During the mid-00s, a lot of bloggers (including myself) wrote about "super-empowered individuals," aka people who had been empowered by technology and globalization to have a vastly disproportionate long-term effect on national or global systems. The term, actually, was ironically coined by Thomas Friedman--a figure who many international relations and national security bloggers (including myself) sometimes mock. The September 11 attacks are seen as the keystone superempowered individual event, because they radically shifted the course of American foreign policy and defense for a decade. To get a feel for how radically things were changed, one need only look at the events of 2001 that preceded it, most notably a Cold War-style scrapup with China over a downed surveillance plane.
The more I've thought about it, though, it seems more accurate that absent the rare 9/11-style event, the only way for super-empowered individuals to really have a strategic as opposed to momentary tactical or operational effect, is to create a cumulative effect on top of a series of existing conditions. One of the biggest myths is that the Afghanistan is the "graveyard of empires," and that stems largely from the Soviet experience in the 1980s. But a bunch of insurgents with small arms and Stingers didn't topple Ivan.
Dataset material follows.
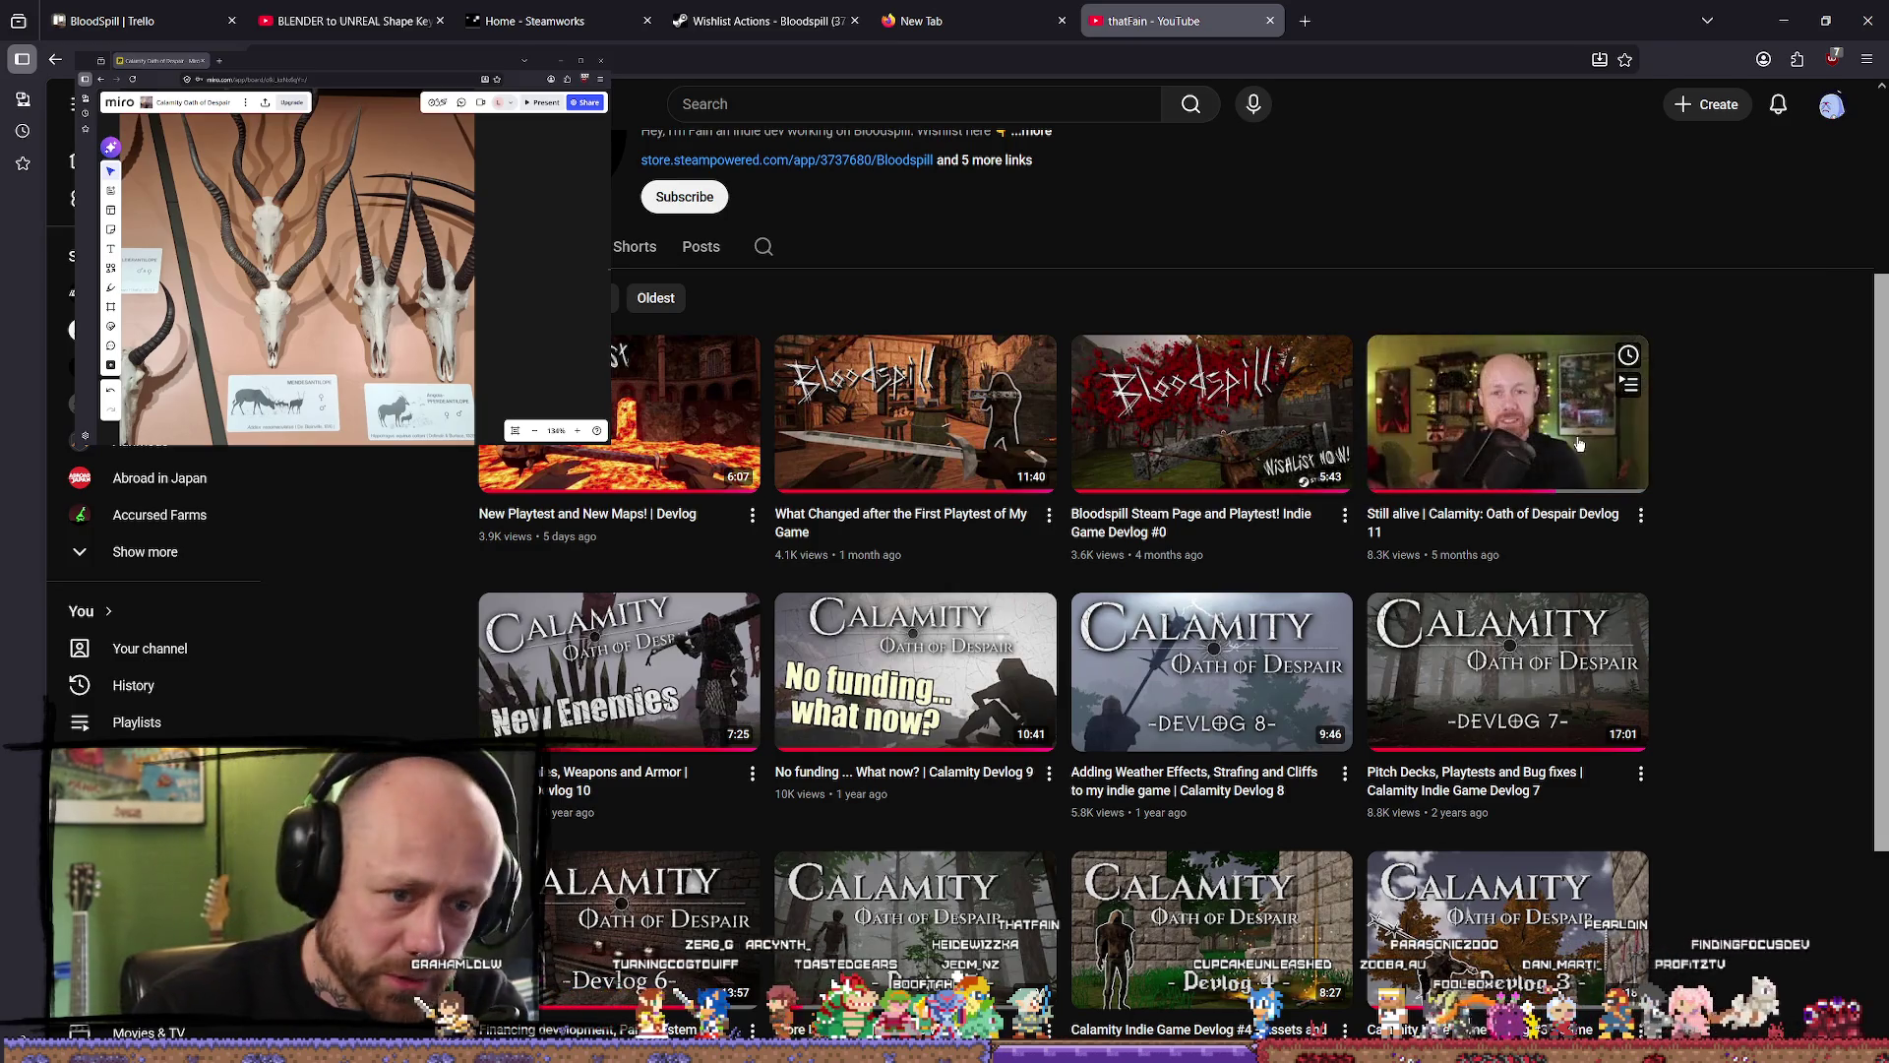
click(1535, 423)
The conditions for the fall of Moscow were present for a very long time. Fabius Maximus once noted that Robert Heinlein had visited mid-century Soviet Russia and saw long-term weakness. If the Afghan War had an effect, it was most certainly cumulative in that it helped aggravate an existing dysfunctional system.
The problem with this is is that determining the "point of inflection" is tremendously difficult. Revolutionaries of various stripes have tried to determine this since the mid-1800s, with varying pseudoscientific methodologies. Few of them predicted that it would be backward, agrarian Russia, not the industrialized West, that would be the first nation to fall to Communism.
And it is likely that any super-empowered individual's cumulative effect on events today will be visible only in extreme hindsight.